*WRITTEN TASK*.
Below are records. Find each line in them that holds the word "juillet" and copy it.

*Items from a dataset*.
▽

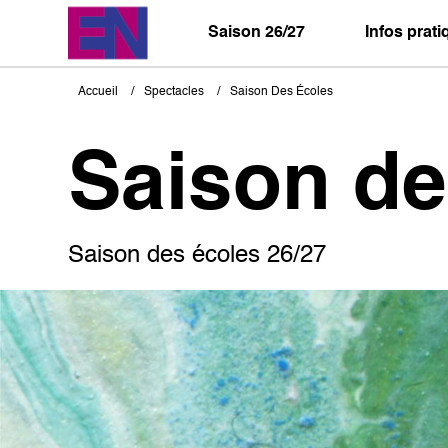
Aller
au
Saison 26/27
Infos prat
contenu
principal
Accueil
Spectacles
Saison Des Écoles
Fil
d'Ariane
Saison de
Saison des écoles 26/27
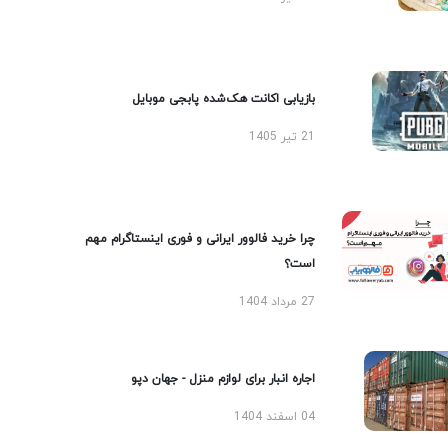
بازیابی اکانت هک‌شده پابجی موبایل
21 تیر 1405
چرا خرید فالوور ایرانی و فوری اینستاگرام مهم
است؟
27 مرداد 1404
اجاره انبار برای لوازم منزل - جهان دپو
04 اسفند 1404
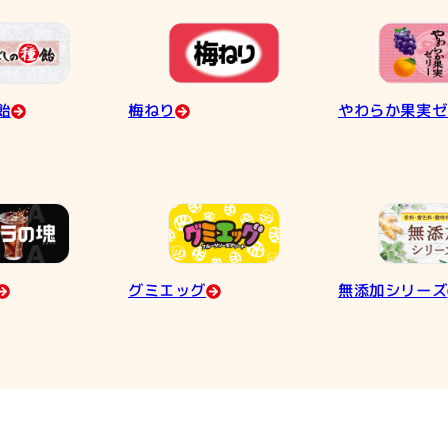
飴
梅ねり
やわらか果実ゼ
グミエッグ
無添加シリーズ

△
▽

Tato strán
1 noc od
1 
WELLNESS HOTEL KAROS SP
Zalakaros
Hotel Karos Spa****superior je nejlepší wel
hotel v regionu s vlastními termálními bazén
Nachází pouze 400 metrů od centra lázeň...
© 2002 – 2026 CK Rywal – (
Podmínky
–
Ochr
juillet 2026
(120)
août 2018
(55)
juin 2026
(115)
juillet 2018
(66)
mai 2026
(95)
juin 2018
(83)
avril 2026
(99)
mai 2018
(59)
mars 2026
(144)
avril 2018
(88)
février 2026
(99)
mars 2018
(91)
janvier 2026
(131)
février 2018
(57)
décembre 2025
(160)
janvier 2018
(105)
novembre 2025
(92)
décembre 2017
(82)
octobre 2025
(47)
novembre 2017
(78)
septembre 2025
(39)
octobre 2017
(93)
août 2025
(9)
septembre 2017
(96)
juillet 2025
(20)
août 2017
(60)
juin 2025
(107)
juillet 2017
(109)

△

*ANSWER BOX*.
juillet 2026
juillet 2018
juillet 2025
juillet 2017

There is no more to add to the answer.